Some economists on Wall Street think the economy could be growing at around a nearly 5 percent annualized clip this quarter. But if the current economic vigor is only reflecting a short-term stimulus coming from the Trump administration’s tax cut, then some kind of slowdown is to be expected.” (First quarter of 2018, GDP growth was at 2.3%)

“It’s very hard to see what’s going to goose the economy further from these levels,” Ms. Gibbs said.

“And the financial markets can sometimes sniff out problems with the economy before they show up in the official economic snapshots published on G.D.P. and unemployment. Another notable yield curve inversion occurred in February 2000, just before the stock market’s dot-com bubble burst.”

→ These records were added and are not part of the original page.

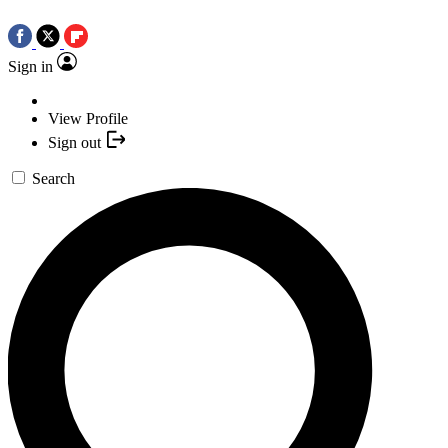
Sign in
View Profile
Sign out
Search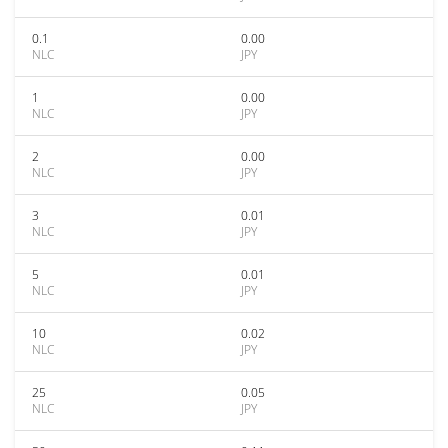
0.1
0.00
NLC
JPY
1
0.00
NLC
JPY
2
0.00
NLC
JPY
3
0.01
NLC
JPY
5
0.01
NLC
JPY
10
0.02
NLC
JPY
25
0.05
NLC
JPY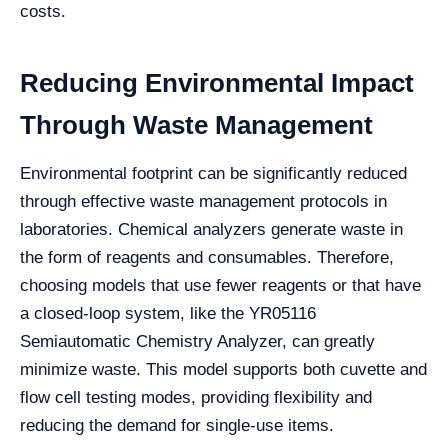
costs.
Reducing Environmental Impact
Through Waste Management
Environmental footprint can be significantly reduced
through effective waste management protocols in
laboratories. Chemical analyzers generate waste in
the form of reagents and consumables. Therefore,
choosing models that use fewer reagents or that have
a closed-loop system, like the YR05116
Semiautomatic Chemistry Analyzer, can greatly
minimize waste. This model supports both cuvette and
flow cell testing modes, providing flexibility and
reducing the demand for single-use items.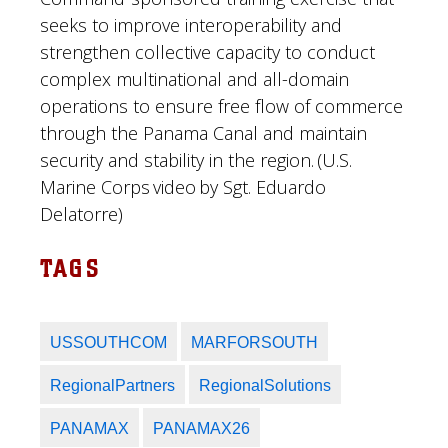
seeks to improve interoperability and
strengthen collective capacity to conduct
complex multinational and all-domain
operations to ensure free flow of commerce
through the Panama Canal and maintain
security and stability in the region. (U.S.
Marine Corps video by Sgt. Eduardo
Delatorre)
TAGS
USSOUTHCOM
MARFORSOUTH
RegionalPartners
RegionalSolutions
PANAMAX
PANAMAX26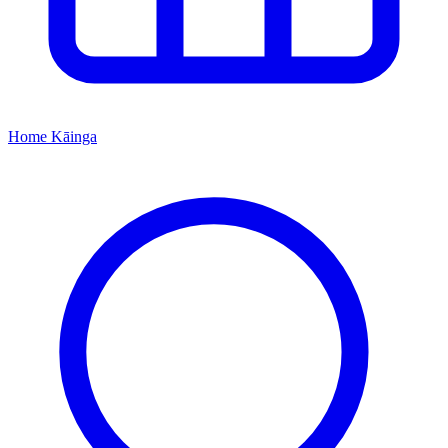
Home
Kāinga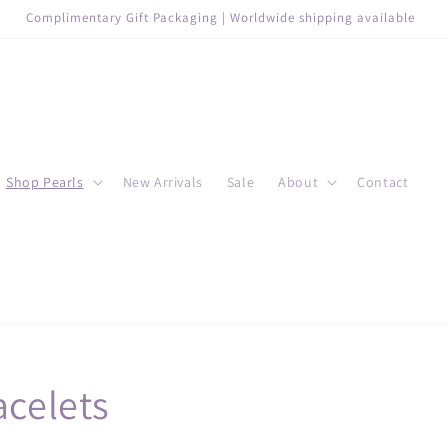
Complimentary Gift Packaging | Worldwide shipping available
Shop Pearls
New Arrivals
Sale
About
Contact
acelets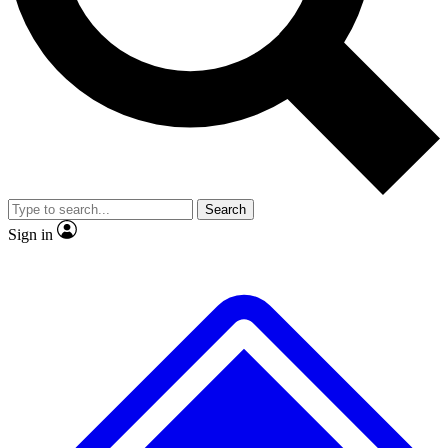
No ads, ever
Exclusive, original repor
Scientist interviews and video
Member-only feature
Search
JOIN LIVE SCIENCE PRO
Sign in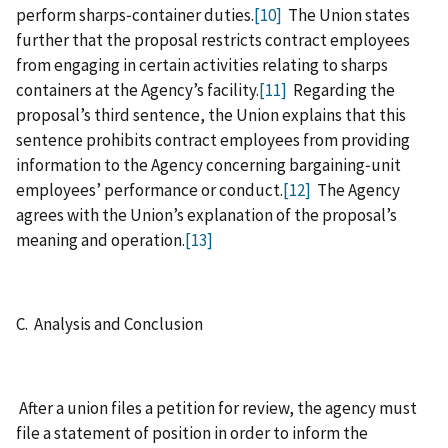
perform sharps‑container duties.
[10]
The Union states
further that the proposal restricts contract employees
from engaging in certain activities relating to sharps
containers at the Agency’s facility.
[11]
Regarding the
proposal’s third sentence, the Union explains that this
sentence prohibits contract employees from providing
information to the Agency concerning bargaining‑unit
employees’ performance or conduct.
[12]
The Agency
agrees with the Union’s explanation of the proposal’s
meaning and operation.
[13]
C. Analysis and Conclusion
After a union files a petition for review, the agency must
file a statement of position in order to inform the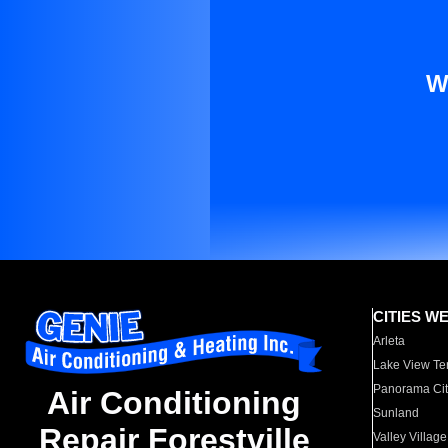
W
CITIES W
Arleta
Lake View Te
Panorama Cit
Air Conditioning
Sunland
Repair Forestville
Valley Village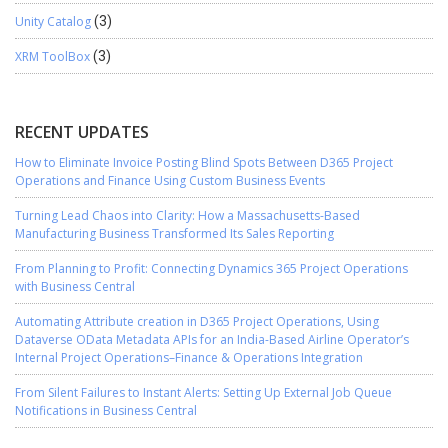
Unity Catalog
(3)
XRM ToolBox
(3)
RECENT UPDATES
How to Eliminate Invoice Posting Blind Spots Between D365 Project
Operations and Finance Using Custom Business Events
Turning Lead Chaos into Clarity: How a Massachusetts-Based
Manufacturing Business Transformed Its Sales Reporting
From Planning to Profit: Connecting Dynamics 365 Project Operations
with Business Central
Automating Attribute creation in D365 Project Operations, Using
Dataverse OData Metadata APIs for an India-Based Airline Operator’s
Internal Project Operations–Finance & Operations Integration
From Silent Failures to Instant Alerts: Setting Up External Job Queue
Notifications in Business Central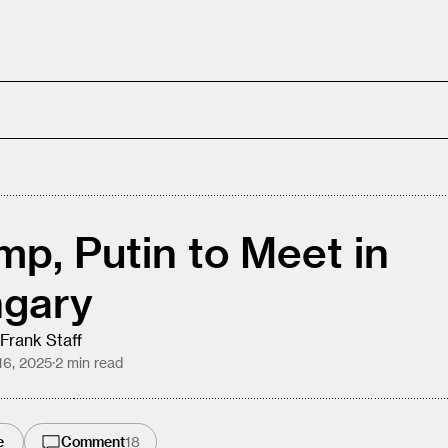
mp, Putin to Meet in
gary
Frank Staff
16, 2025
·
2
min read
e
Comment
18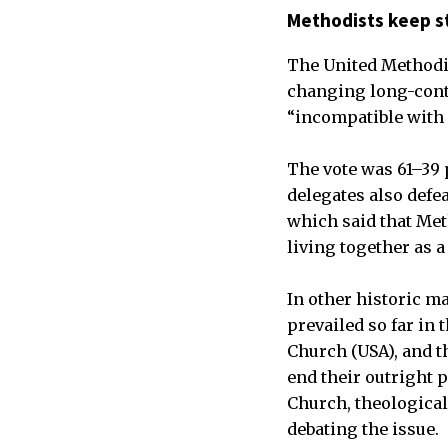
Methodists keep s
The United Methodis
changing long-conte
“incompatible with 
The vote was 61–39 
delegates also defe
which said that Met
living together as a
In other historic m
prevailed so far in
Church (USA), and t
end their outright 
Church, theological
debating the issue.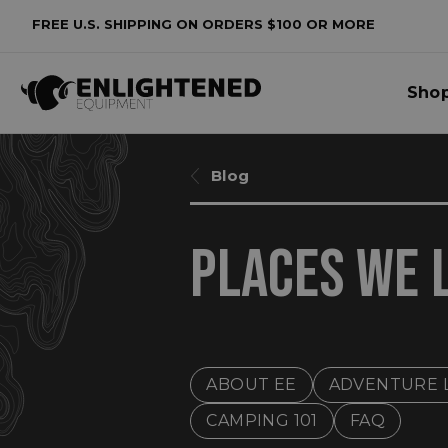
FREE U.S. SHIPPING ON ORDERS $100 OR MORE
Sho
Blog
​PLACES WE 
ABOUT EE
ADVENTURE 
CAMPING 101
FAQ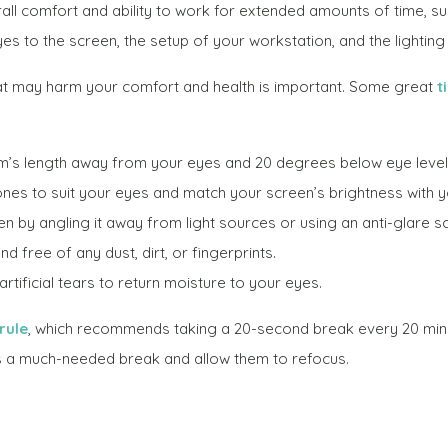
all comfort and ability to work for extended amounts of time, su
es to the screen, the setup of your workstation, and the lighting
t may harm your comfort and health is important. Some great
t
m’s length away from your eyes and 20 degrees below eye level
ones to suit your eyes and match your screen’s brightness with 
en by angling it away from light sources or using an anti-glare s
 free of any dust, dirt, or fingerprints.
tificial tears to return moisture to your eyes.
rule
, which recommends taking a 20-second break every 20 min
es a much-needed break and allow them to refocus.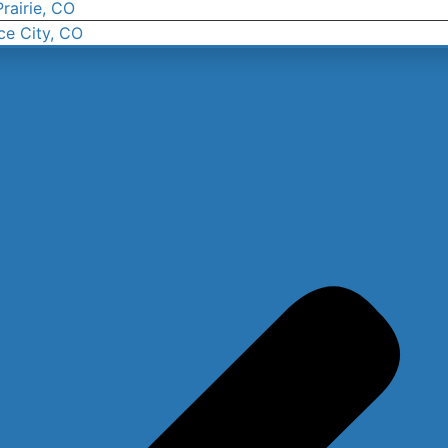
rairie, CO
ce City, CO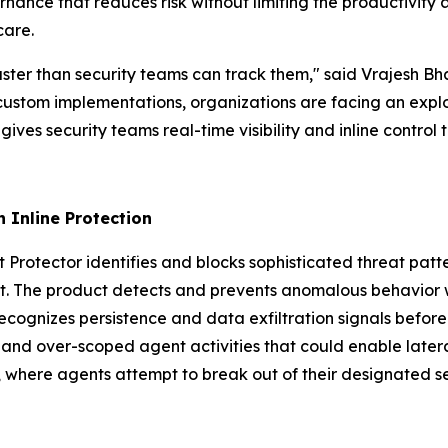
ernance that reduces risk without limiting the productivity 
care.
faster than security teams can track them," said Vrajesh 
stom implementations, organizations are facing an explo
 gives security teams real-time visibility and inline control
 Inline Protection
Protector identifies and blocks sophisticated threat patte
nt. The product detects and prevents anomalous behavior w
 recognizes persistence and data exfiltration signals befo
 and over-scoped agent activities that could enable later
 where agents attempt to break out of their designated se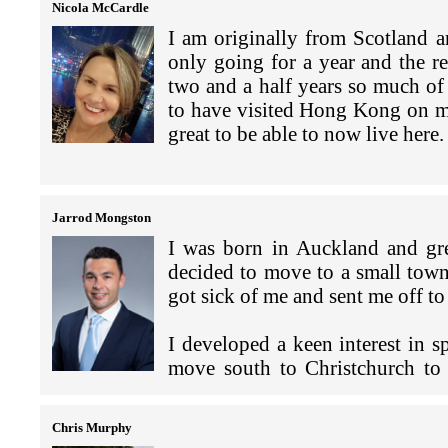
In a nutshell, we're the New Ze
Nicola McCardle
Hong Kong. Our main job is to p
I am originally from Scotland 
New Zealand Police has 14 police
to build New Zealand's economic
only going for a year and the r
is joined to a MFAT diplomatic m
developments and providing assi
two and a half years so much of
to develop the law enforcement c
to have visited Hong Kong on ma
Macao in the West through to Jap
As it has for many others, the 
great to be able to now live here.
post is dependent on the crime r
example, we're increasingly w
ensure the smooth transfer of cr
resilience and vaccine recognitio
I am the Executive Officer a
cooperation needed to mitigate 
The NZCCHK is a not-for-prof
A key part of our work is build
Jarrod Mongston
interests in Hong Kong. The 
For this region the things that
meeting with different people fr
I was born in Auckland and gr
Kong, and China business execu
in New Zealand, drugs and othe
decided to move to a small town
supportive and encouraging busi
Zealand’s gangs for sale in o
Ah spare time, given that I'm w
got sick of me and sent me off 
business, trade or investment. 
crimes. These different crime t
quite an existential question for
would like to know more about
with the multiple working depart
I developed a keen interest in s
from you.
Last year was a whirlwind of set
move south to Christchurch to
An example of what I do is the 
exploring the outer reaches of 
studying a Bachelor in Commerce
I am also the person that organ
Deception Coordination Centre (
played ice hockey in New Zealan
University.
you would like to star in it!
Zealand who are working with N
Chris Murphy
team (if there is anyone reading 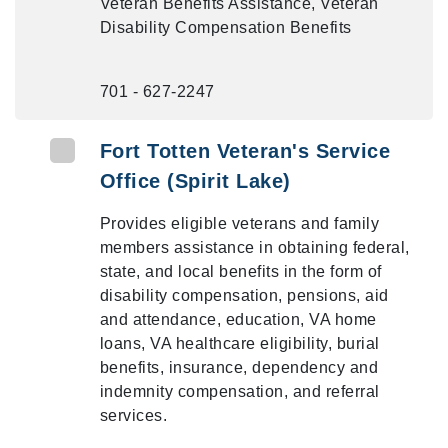
Veteran Benefits Assistance, Veteran
Disability Compensation Benefits
701 - 627-2247
Fort Totten Veteran's Service
Office (Spirit Lake)
Provides eligible veterans and family
members assistance in obtaining federal,
state, and local benefits in the form of
disability compensation, pensions, aid
and attendance, education, VA home
loans, VA healthcare eligibility, burial
benefits, insurance, dependency and
indemnity compensation, and referral
services.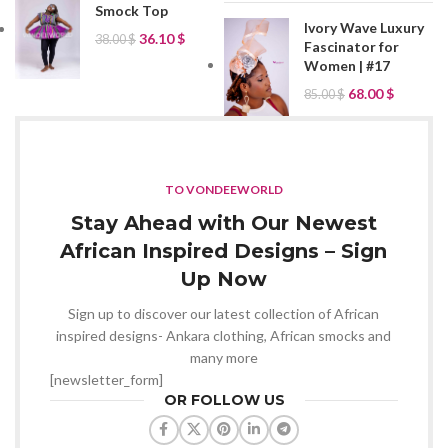
Smock Top
Ivory Wave Luxury
36.10
$
38.00
$
Fascinator for
Women | #17
68.00
$
85.00
$
TO VONDEEWORLD
Stay Ahead with Our Newest
African Inspired Designs – Sign
Up Now
Sign up to discover our latest collection of African
inspired designs- Ankara clothing, African smocks and
many more
[newsletter_form]
OR FOLLOW US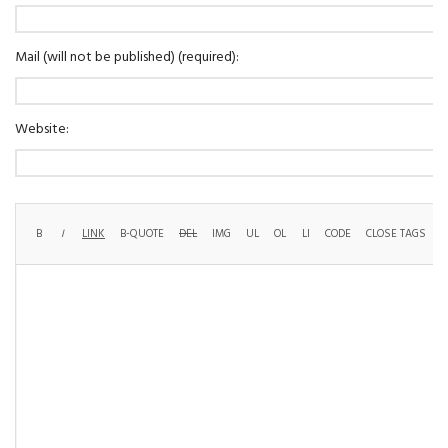
Mail (will not be published) (required):
Website: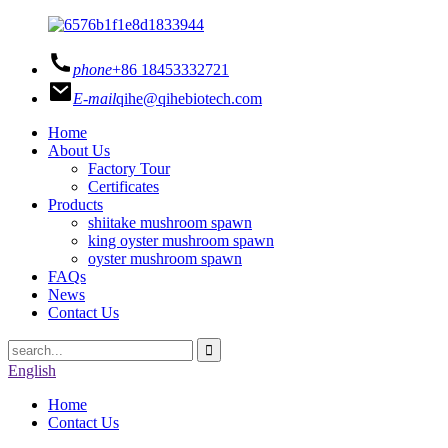
phone
+86 18453332721
E-mail
qihe@qihebiotech.com
Home
About Us
Factory Tour
Certificates
Products
shiitake mushroom spawn
king oyster mushroom spawn
oyster mushroom spawn
FAQs
News
Contact Us
English
Home
Contact Us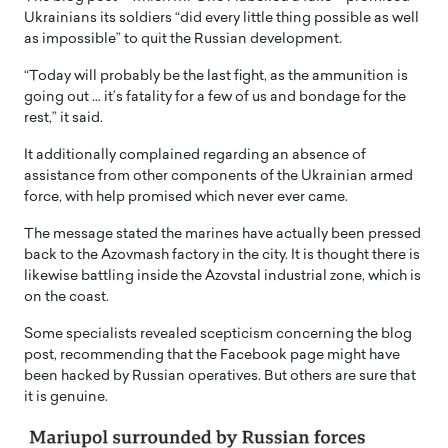
Ukrainians its soldiers “did every little thing possible as well
as impossible” to quit the Russian development.
“Today will probably be the last fight, as the ammunition is
going out … it’s fatality for a few of us and bondage for the
rest,” it said.
It additionally complained regarding an absence of
assistance from other components of the Ukrainian armed
force, with help promised which never ever came.
The message stated the marines have actually been pressed
back to the Azovmash factory in the city. It is thought there is
likewise battling inside the Azovstal industrial zone, which is
on the coast.
Some specialists revealed scepticism concerning the blog
post, recommending that the Facebook page might have
been hacked by Russian operatives. But others are sure that
it is genuine.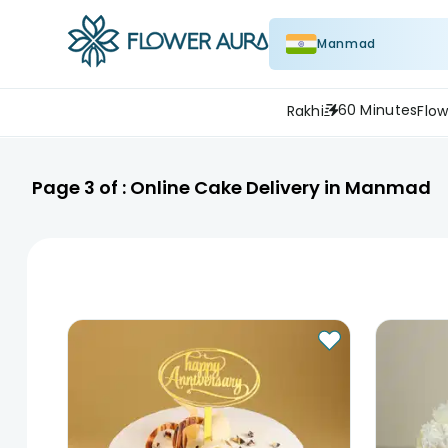
Manmad
60 Minutes
Rakhi
Flow
Page
3
of :
Online Cake Delivery in Manmad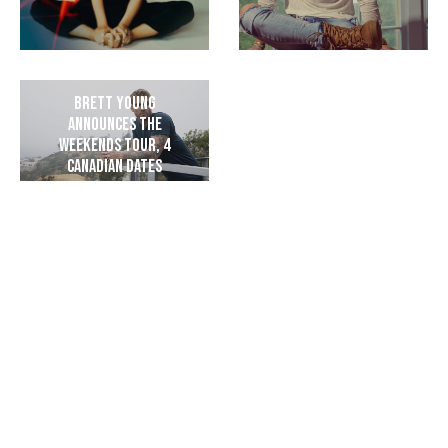
Brett Young
Announces The
Weekends Tour, 4
Canadian Dates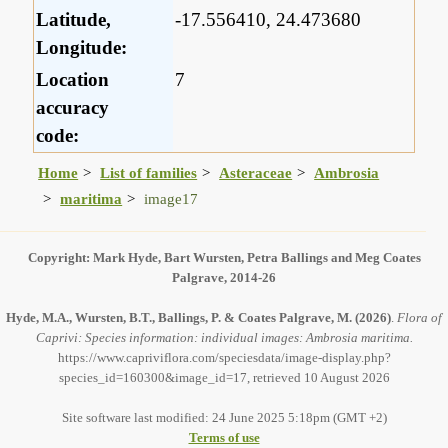
Latitude,
-17.556410, 24.473680
Longitude:
Location
7
accuracy
code:
Home
List of families
Asteraceae
Ambrosia
maritima
image17
Copyright: Mark Hyde, Bart Wursten, Petra Ballings and Meg Coates
Palgrave, 2014-26
Hyde, M.A., Wursten, B.T., Ballings, P. & Coates Palgrave, M.
(2026)
.
Flora of
Caprivi: Species information: individual images: Ambrosia maritima.
https://www.capriviflora.com/speciesdata/image-display.php?
species_id=160300&image_id=17, retrieved 10 August 2026
Site software last modified: 24 June 2025 5:18pm (GMT +2)
Terms of use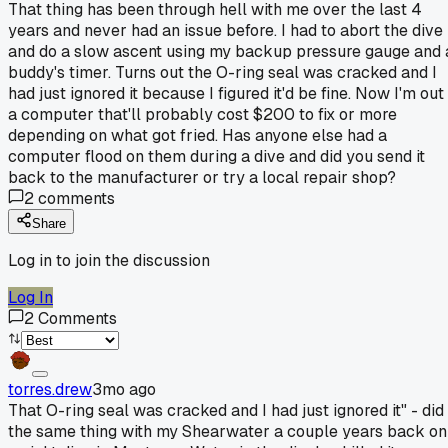
That thing has been through hell with me over the last 4
years and never had an issue before. I had to abort the dive
and do a slow ascent using my backup pressure gauge and 
buddy's timer. Turns out the O-ring seal was cracked and I
had just ignored it because I figured it'd be fine. Now I'm out
a computer that'll probably cost $200 to fix or more
depending on what got fried. Has anyone else had a
computer flood on them during a dive and did you send it
back to the manufacturer or try a local repair shop?
2
comments
Share
Log in to join the discussion
Log In
2
Comments
torres.drew
3mo ago
That O-ring seal was cracked and I had just ignored it" - did
the same thing with my Shearwater a couple years back on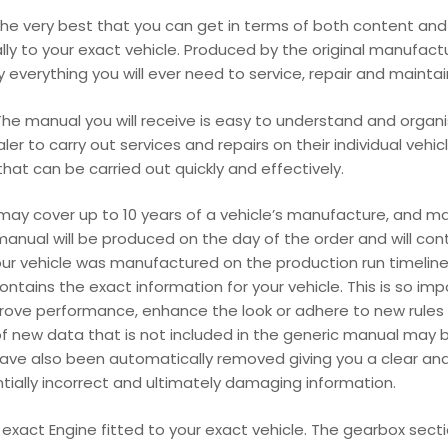
e very best that you can get in terms of both content and p
cally to your exact vehicle. Produced by the original manufact
everything you will ever need to service, repair and maintain y
he manual you will receive is easy to understand and organis
r to carry out services and repairs on their individual vehic
at can be carried out quickly and effectively.
 may cover up to 10 years of a vehicle’s manufacture, and 
manual will be produced on the day of the order and will con
our vehicle was manufactured on the production run timeline
ains the exact information for your vehicle. This is so im
ove performance, enhance the look or adhere to new rules 
f new data that is not included in the generic manual may be
have also been automatically removed giving you a clear an
entially incorrect and ultimately damaging information.
r exact Engine fitted to your exact vehicle. The gearbox sect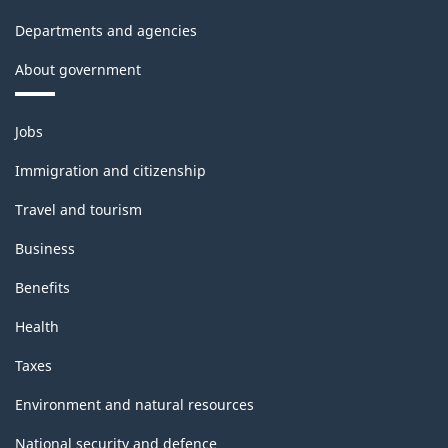
Departments and agencies
About government
Themes
Jobs
and
topics
Immigration and citizenship
Travel and tourism
Business
Benefits
Health
Taxes
Environment and natural resources
National security and defence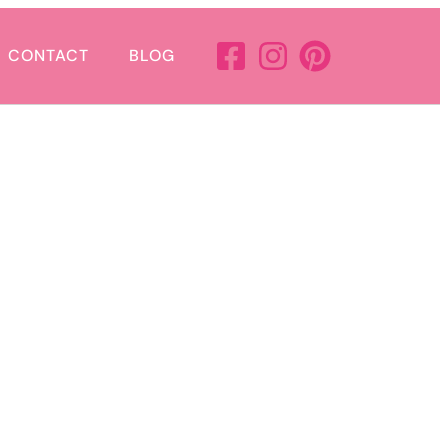
CONTACT
BLOG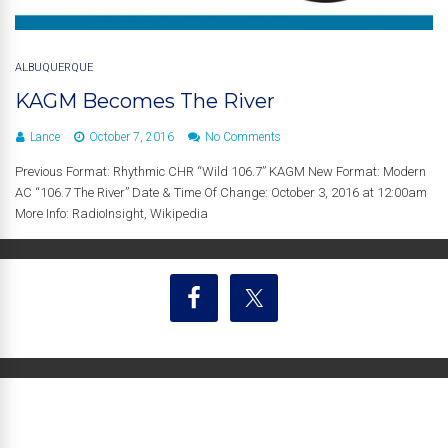
ALBUQUERQUE
KAGM Becomes The River
Lance
October 7, 2016
No Comments
Previous Format: Rhythmic CHR “Wild 106.7” KAGM New Format: Modern
AC “106.7 The River” Date & Time Of Change: October 3, 2016 at 12:00am
More Info: RadioInsight, Wikipedia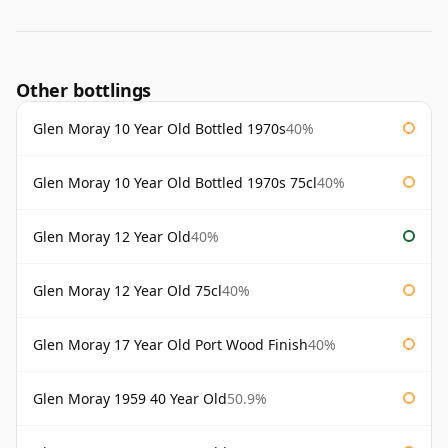
Other bottlings
Glen Moray 10 Year Old Bottled 1970s
40%
Glen Moray 10 Year Old Bottled 1970s 75cl
40%
Glen Moray 12 Year Old
40%
Glen Moray 12 Year Old 75cl
40%
Glen Moray 17 Year Old Port Wood Finish
40%
Glen Moray 1959 40 Year Old
50.9%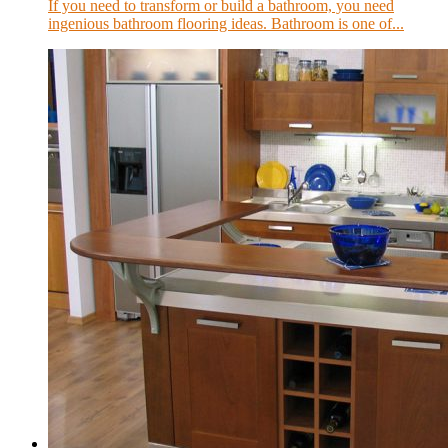
If you need to transform or build a bathroom, you need
ingenious bathroom flooring ideas. Bathroom is one of...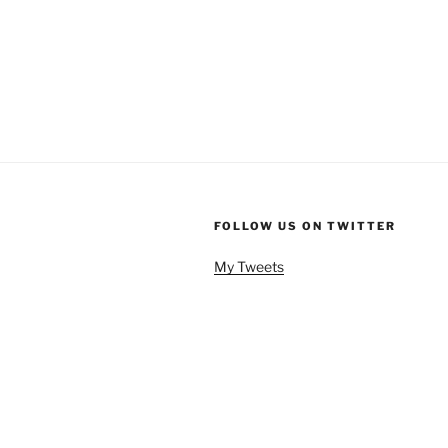
FOLLOW US ON TWITTER
My Tweets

“In that sense, the government bond market isn’t alone. Stocks have been in a sideways struggle since the Standard & Poor’s 500-stock index last peaked on Jan. 26. Returns on corporate bonds are negative, as are some key commodities tied to industrial activity.”

“An important caveat to the predictive power of the yield curve is that it can’t predict precisely when a recession will begin. In the past the recession has come in as little as six months, or as long as two years, after the inversion, the San Francisco Fed’s researchers note.”

“In other words, there’s a reason to look at the yield curve skeptically.”

Link to entire article and graphs: What’s the Yield Curve? ‘A Powerful Signal of Recessions/ NYT

See: The Trade War Has Sent the Yield Curve to Its Flattest Since 2007/ Bloomberg

See: We Are Doomed, Yield Curve Edition – Mother Jones


  1. The subject of economics is far beyond me, but your comment: “The US economy is based on 70% consumerism which will be harmed when peoples at the bottom have less monies to spend.” is pretty easy to understand. Wonder why those in charge have such a difficult time with it?

    Liked by 1 person

    • Dear Nan,

      This president inherited a great economy from President Obama. I don’t agree with his administration’s wholesale de-regulation but that does spur the economy. I don’t agree with the tax cuts that included piling on the US deficit but that also spurs the economy in the short term.

      Everything else he has done will harm the US economy. The tariffs/ trade war will do nothing but harm.

      Even cutting back on safety net programs will cause a drag on the economy.

      It is only a matter of time before there is real pain.

      Hugs, Gronda


  2. Gronda, we have discussed before how a President can provide tailwinds or headwinds to an economy. After being handed the reins on a pretty good economy with now the second longest growth period in history, the President helped it some with the deregulation and tax cut. He also harmed it with the same two items, by borrowing from our future. Now shorter term yields are looking better than before relative to longer term ones.

    The tariffs issue raised by the President is an unforced error that will harm the US and global economies. Wiser heads have tried to tell him, but so far to no avail. Barron’s reported today that the market is seeing some of the negative tariff impact already.

    Then there is the attack on welfare and healthcare. The ACA is on Trump’s shoulders. If it staggers it is due to his and Congress failure to stabilize it and efforts to sabotage it.

    Hopefully, he will back away from the tariffs, but the relationship damage and mistrust of other leasers toward this President cannot be undone. That far exceeds the tariff damage in my view.


    Liked by 1 person

    • Dear Keith,

      I don’t see this president backing down on tariffs. The US Congress needs to sit on their leaders in order to be a check the president.

      But the GOP leaders in the US Congress are MIA.

      His wanting to cut back on legal immigration is another drag on the economy.

      It is only a matter of time before the inevitable happens. Who is the president going to blame then?